On n’en fini­rait pas de citer la liste. En tout 25 épisodes.

Plusieurs élé­ments res­sortent de ce dense tra­vail. Tout d’abord, les rai­sons pour les­quelles est mené ce com­bat parmi les­quelles la fidé­lité à une cause, à un per­son­nage ou à Dieu s’impose lar­ge­ment. Sinon pour­quoi les fidèles des Stuart auraient-ils com­battu avec cette rage de vaincre décrite par Chris­tophe Parry ? Les chouans lut­tèrent, explique Jean Sévil­lia, tou­jours pour la même cause : Dieu et le roi, même contre Napo­léon durant les Cent-Jours.
Comme les Zouaves fidèles à un pape aban­donné de tous et vic­time du Risor­gi­mento (Chris­tophe Dickès).

La reli­gion tra­verse en fait l’ouvrage, depuis les Cathares (Pau­lin Césari) jusqu’aux chré­tiens du Liban (Jean-René Van Der Plaet­sen), en pas­sant par les pro­tes­tants des Cévennes (Agnès Walch) et les Cris­te­ros du Mexique (Isa­belle Schmitz), per­sé­cu­tés par le laï­cisme fana­tique du pré­sident Calles, aban­don­nés par une Eglise encore une fois bien tiède avant d’être livrés et exé­cu­tés. Parce que, en défen­dant sa foi, l’homme défend son pays, sa civi­li­sa­tion, son être le plus pro­fond, son salut, avec cette convic­tion sourde qu’il lutte pour sa propre sur­vie.
C’est ce qui explique que tant de com­bats conti­nuèrent après la défaite finale, à faible inten­sité, comme un bruit de fond d’une réa­lité qui ne veut pas mou­rir. Des maquis rouges dans l’Espagne fran­quiste (Emma­nuel Hecht) aux der­niers résis­tants litua­niens contre l’annexion sovié­tique (Jean-Christophe Buis­son), c’était là une puis­sante motivation.

La poli­tique peut être une foi, une idéo­lo­gie une croyance presque escha­to­lo­gique. Que ce soient les com­mu­nards, écra­sés sans pitié dans un Paris qu’ils ensan­glan­tèrent et incen­dièrent, ou les der­niers fana­tiques du Reich hit­lé­rien accro­chés aux ruines de Ber­lin (Jean Lopez), ces hommes crurent suf­fi­sam­ment à leur cause pour refu­ser de dépo­ser les armes, alors même que leur com­bat était perdu.
Tous ces hommes et ces femmes sor­tis de l’oubli grâce à cet ouvrage furent habi­tés par une vertu, celle de l’espérance dans la victoire.

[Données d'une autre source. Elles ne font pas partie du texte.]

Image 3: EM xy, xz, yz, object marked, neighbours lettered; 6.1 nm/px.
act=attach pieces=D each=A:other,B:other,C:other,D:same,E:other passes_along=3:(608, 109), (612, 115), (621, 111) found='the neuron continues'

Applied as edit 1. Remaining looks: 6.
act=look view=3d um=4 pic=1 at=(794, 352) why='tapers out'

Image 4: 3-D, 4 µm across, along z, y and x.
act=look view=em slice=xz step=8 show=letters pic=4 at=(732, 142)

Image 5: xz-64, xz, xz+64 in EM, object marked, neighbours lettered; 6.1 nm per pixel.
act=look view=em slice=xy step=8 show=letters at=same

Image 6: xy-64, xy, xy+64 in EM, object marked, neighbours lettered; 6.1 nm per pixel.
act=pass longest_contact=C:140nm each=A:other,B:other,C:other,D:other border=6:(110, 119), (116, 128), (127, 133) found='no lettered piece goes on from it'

Oui, le der­nier com­bat méri­tait d’être mené, même si, à échelle humaine, il était perdu.

fre­de­ric le moal

Jean-Christophe Buis­son & Jean Sévil­lia, Le der­nier carré. Com­bat­tants de l’honneur et sol­dats per­dus. De l’Antiquité à nos jours, Perrin-Le Figaro Maga­zine, octobre 2021, 384 p. — 21,00 €.